The benefit for using a fluent interface is that you usually don't have to write any tools to handle a fluent interface. Your IDE is already there and you can utilize that as is. A custom language would require us to build the tools, although we can base ourselves on existing infrastructure.
Coming back to DSLs again, we will explore the reasons and motives that drive us toward building each type of DSL, and how that affects the DSLs that we are building.
Implementing the Scheduling DSL
Listing 4 will refresh our memory about how the Scheduling DSL looks like:
Listing 4 – Sample code from the scheduling DSL
task "warn if website is down":
every 3.Minutes()
starting now
when WebSite("http://example.org").IsNotResponding
then:
notify "admin@example.org", "server down!"
It doesn’t look very much like code, right? But take a look at this class diagram in figure 1.
Figure 1 – Class diagram of BaseScheduler, the implicit base class for the scheduling DSL
This is the Implicit Base Class for the scheduling DSL. An Implicit Base Class is one of the more common way in which we can define and work with a DSL.
For now, please assume that the DSL code that you see is being magically placed in the Prepare() method of a derived class. This means that you now have full access to all the methods that the BaseScheduler exposes, since those are exposed by your base class.
What this mean, in turn, is that we can now look at both the DSL and the class diagram and suddenly understand that most of what goes on here involves plain old method calls. Nothing fancy or hard to understand, we are merely using a slightly different syntax to call them than we would usually would.

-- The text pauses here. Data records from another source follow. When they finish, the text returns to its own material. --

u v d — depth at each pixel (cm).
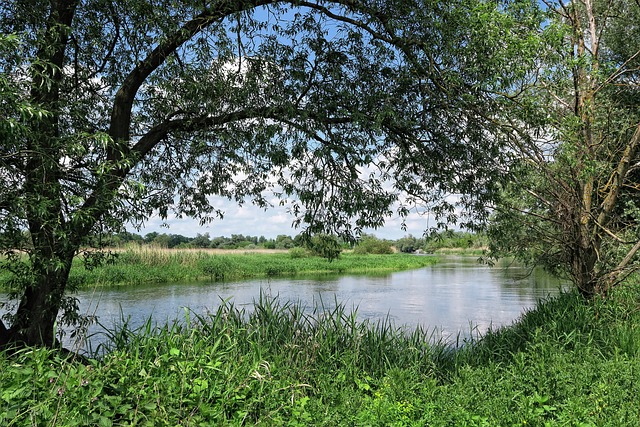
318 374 626
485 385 582
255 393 501
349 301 1828
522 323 962
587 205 984
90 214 555
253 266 3531
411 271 3888
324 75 755
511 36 642
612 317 872
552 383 566
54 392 406
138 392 436
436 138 785
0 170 525
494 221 964
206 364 504
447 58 673
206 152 847
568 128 780
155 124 877
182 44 701
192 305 1689
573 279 1056
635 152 1054
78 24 743
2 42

We are doing minor extension of the language here, however. Two methods here are not part of the API, but rather part of the language extension:
- Minutes() – This is a simple extension method that allows us to specify 3.Minutes(), which read nicer that TimeSpan.FromMinutes(3), which is what it basically does.
- when(Expression) – This is a meta method, a method that can modify the language. It specifies that the expression that is passed to it will be wrapped in a delegate and stored in an instance variable.
That doesn’t really make sense right now, I know. So let us start taking this DSL apart. We will use the exact opposite approach that we use when we are building the DSL. We will add the programming concepts to the existing DSL until we have fully understood how this works.
Let us start by just adding parenthesis and removing some compiler syntactic sugar magic. Listing 5 shows the results of that.
Listing 5 – The Scheduling DSL after removing most of the syntactic sugar niceties
task("warn if website is down", do() :
self.every( self.Minutes(3) )
self.starting ( self.now )
self.when( WebSite("http://example.org").IsNotResponding)
self.then( do():
notify( "admin@example.org", "server down!")
)
)
A couple of notes about this before we continue:
- self in Boo is the equivalent of this in C#/Java or Me in VB.NET
- do(): is the syntax for anonymous delegate in Boo
That looks a lot more like code now (and a lot less like a language). But this isn’t everything yet. We still need to resolve the when() meta method. When we run that, we will get the result shown in listing 6.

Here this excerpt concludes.